EXERCISE REQUIREMENTS
Print the text of every one of the records below, line for line, with each line unchanged.

MATERIAL TO PROCESS
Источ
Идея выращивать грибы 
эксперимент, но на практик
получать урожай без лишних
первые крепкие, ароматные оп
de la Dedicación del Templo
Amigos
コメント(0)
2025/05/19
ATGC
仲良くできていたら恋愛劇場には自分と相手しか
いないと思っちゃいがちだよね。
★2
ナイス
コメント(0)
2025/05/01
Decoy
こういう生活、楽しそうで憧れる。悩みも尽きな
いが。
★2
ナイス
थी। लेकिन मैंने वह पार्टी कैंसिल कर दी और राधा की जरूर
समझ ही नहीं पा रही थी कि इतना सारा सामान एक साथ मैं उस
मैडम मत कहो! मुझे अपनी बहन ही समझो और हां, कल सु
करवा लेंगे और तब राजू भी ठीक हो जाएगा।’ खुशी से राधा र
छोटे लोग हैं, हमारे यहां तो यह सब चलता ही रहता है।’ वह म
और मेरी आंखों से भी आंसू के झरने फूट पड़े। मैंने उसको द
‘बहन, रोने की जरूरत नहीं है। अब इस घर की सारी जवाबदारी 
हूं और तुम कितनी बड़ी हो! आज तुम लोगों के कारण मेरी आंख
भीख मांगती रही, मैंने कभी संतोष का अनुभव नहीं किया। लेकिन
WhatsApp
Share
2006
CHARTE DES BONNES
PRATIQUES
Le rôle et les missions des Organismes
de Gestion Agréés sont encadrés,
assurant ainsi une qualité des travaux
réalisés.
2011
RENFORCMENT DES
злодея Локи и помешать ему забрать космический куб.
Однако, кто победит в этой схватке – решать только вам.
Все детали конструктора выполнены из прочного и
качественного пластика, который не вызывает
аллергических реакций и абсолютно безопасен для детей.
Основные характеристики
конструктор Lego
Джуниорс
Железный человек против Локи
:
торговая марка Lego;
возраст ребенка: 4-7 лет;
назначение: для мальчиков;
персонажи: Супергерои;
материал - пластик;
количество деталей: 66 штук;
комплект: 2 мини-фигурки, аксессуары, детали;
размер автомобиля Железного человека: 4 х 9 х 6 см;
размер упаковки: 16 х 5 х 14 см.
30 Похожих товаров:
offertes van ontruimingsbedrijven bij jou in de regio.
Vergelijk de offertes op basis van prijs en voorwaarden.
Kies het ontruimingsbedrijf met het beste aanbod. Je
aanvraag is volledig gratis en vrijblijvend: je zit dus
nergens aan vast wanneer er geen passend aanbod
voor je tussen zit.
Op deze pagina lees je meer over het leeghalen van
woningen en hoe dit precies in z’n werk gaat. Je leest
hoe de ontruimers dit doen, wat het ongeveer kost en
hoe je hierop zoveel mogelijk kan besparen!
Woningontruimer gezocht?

RESULT OF THIS TASK
Источ
Идея выращивать грибы 
эксперимент, но на практик
получать урожай без лишних
первые крепкие, ароматные оп
de la Dedicación del Templo
Amigos
コメント(0)
2025/05/19
ATGC
仲良くできていたら恋愛劇場には自分と相手しか
いないと思っちゃいがちだよね。
★2
ナイス
コメント(0)
2025/05/01
Decoy
こういう生活、楽しそうで憧れる。悩みも尽きな
いが。
★2
ナイス
थी। लेकिन मैंने वह पार्टी कैंसिल कर दी और राधा की जरूर
समझ ही नहीं पा रही थी कि इतना सारा सामान एक साथ मैं उस
मैडम मत कहो! मुझे अपनी बहन ही समझो और हां, कल सु
करवा लेंगे और तब राजू भी ठीक हो जाएगा।’ खुशी से राधा र
छोटे लोग हैं, हमारे यहां तो यह सब चलता ही रहता है।’ वह म
और मेरी आंखों से भी आंसू के झरने फूट पड़े। मैंने उसको द
‘बहन, रोने की जरूरत नहीं है। अब इस घर की सारी जवाबदारी 
हूं और तुम कितनी बड़ी हो! आज तुम लोगों के कारण मेरी आंख
भीख मांगती रही, मैंने कभी संतोष का अनुभव नहीं किया। लेकिन
WhatsApp
Share
2006
CHARTE DES BONNES
PRATIQUES
Le rôle et les missions des Organismes
de Gestion Agréés sont encadrés,
assurant ainsi une qualité des travaux
réalisés.
2011
RENFORCMENT DES
злодея Локи и помешать ему забрать космический куб.
Однако, кто победит в этой схватке – решать только вам.
Все детали конструктора выполнены из прочного и
качественного пластика, который не вызывает
аллергических реакций и абсолютно безопасен для детей.
Основные характеристики
конструктор Lego
Джуниорс
Железный человек против Локи
:
торговая марка Lego;
возраст ребенка: 4-7 лет;
назначение: для мальчиков;
персонажи: Супергерои;
материал - пластик;
количество деталей: 66 штук;
комплект: 2 мини-фигурки, аксессуары, детали;
размер автомобиля Железного человека: 4 х 9 х 6 см;
размер упаковки: 16 х 5 х 14 см.
30 Похожих товаров:
offertes van ontruimingsbedrijven bij jou in de regio.
Vergelijk de offertes op basis van prijs en voorwaarden.
Kies het ontruimingsbedrijf met het beste aanbod. Je
aanvraag is volledig gratis en vrijblijvend: je zit dus
nergens aan vast wanneer er geen passend aanbod
voor je tussen zit.
Op deze pagina lees je meer over het leeghalen van
woningen en hoe dit precies in z’n werk gaat. Je leest
hoe de ontruimers dit doen, wat het ongeveer kost en
hoe je hierop zoveel mogelijk kan besparen!
Woningontruimer gezocht?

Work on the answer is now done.